Hundreds of people who relocated to Luxembourg from other continents where precious few vacation days are granted have confirmed they are already bored and confused by this long European “summer holidays thing.”
“In my country, we get 10 days a year and most of it gets used up as sick days,” said North American Kacey Casem. “Summer vacation usually means a single long weekend of camping in some mosquito-infested swamp two hours from home.”
“My boss here in Luxembourg forced me to take three weeks this summer, and it’s only been a week and I’ve run out of ideas,” he continued. “Am I supposed to visit Paris or Berlin or something? Help me, please.”
Lara Salinas, who moved with her husband to Luxembourg from Costa Rica last year, says she is facing a similar dilemma.
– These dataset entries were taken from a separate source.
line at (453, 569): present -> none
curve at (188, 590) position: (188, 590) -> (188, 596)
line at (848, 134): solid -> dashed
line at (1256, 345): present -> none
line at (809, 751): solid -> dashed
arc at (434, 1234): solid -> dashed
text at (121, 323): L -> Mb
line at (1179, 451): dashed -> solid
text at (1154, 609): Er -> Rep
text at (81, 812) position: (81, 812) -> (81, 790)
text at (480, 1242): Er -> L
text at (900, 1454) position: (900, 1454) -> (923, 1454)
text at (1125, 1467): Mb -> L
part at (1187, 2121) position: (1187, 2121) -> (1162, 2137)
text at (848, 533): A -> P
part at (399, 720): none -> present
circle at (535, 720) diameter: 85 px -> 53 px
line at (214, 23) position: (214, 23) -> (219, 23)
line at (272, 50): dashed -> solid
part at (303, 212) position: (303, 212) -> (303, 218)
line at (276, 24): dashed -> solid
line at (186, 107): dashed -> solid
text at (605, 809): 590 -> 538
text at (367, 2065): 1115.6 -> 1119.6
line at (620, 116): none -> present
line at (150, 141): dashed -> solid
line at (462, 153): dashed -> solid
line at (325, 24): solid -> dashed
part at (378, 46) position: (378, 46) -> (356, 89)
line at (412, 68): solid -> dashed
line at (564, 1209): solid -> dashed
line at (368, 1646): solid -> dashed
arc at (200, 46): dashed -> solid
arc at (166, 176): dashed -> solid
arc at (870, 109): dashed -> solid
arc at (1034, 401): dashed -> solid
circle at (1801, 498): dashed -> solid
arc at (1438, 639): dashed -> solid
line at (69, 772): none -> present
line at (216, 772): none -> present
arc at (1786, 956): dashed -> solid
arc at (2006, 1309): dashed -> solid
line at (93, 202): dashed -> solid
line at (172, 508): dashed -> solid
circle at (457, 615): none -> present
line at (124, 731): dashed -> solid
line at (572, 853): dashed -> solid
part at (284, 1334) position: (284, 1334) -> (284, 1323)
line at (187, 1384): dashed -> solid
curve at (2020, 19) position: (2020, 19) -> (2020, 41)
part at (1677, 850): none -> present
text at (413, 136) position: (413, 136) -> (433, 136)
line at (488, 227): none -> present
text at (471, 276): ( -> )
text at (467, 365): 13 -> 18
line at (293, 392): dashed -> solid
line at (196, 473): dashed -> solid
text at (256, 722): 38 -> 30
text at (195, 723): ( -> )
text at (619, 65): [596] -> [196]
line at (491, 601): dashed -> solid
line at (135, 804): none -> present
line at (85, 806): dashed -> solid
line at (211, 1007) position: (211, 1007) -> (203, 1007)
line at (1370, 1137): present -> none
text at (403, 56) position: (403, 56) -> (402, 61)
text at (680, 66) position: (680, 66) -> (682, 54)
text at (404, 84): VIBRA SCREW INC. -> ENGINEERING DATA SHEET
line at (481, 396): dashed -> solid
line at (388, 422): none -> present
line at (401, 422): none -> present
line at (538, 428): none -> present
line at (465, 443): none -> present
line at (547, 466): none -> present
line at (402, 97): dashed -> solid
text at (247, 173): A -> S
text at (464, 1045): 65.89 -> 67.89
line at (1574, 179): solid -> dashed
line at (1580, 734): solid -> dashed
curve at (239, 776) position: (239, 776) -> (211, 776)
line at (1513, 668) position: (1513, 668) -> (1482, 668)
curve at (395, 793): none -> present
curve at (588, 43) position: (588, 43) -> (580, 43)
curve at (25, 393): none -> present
“We spent five days in Tuscany and then stopped in Switzerland for two days on the way back,” she said. “For me, that’s a very decent summer excursion, longer than any I’ve had before.”
“The problem is that I still have eight more days off, but I’m thinking of going back to work even if I don’t have to,” she added. “Even if I have to force my way in.”
Marlon Alampayan, who moved to the Grand Duchy from the Philippines in May, says he doesn’t understand what people mean by holidays in the first place.
“Literally, I don’t know what that means,” he said. “Are those days when you don’t go to work but still get paid? Most curious.”
Meanwhile, lifelong resident of the Greater Region Anne Weber has organized a petition calling for 10 more vacation days to be added to the legal minimum, saying that the current regime of 26 days “barely gives anyone a chance to spend a full two weeks at a club on the Mediterranean coast and then visit your parents for seven days and use three days to take your dog shopping because he’s starting doggie discipline school in September.”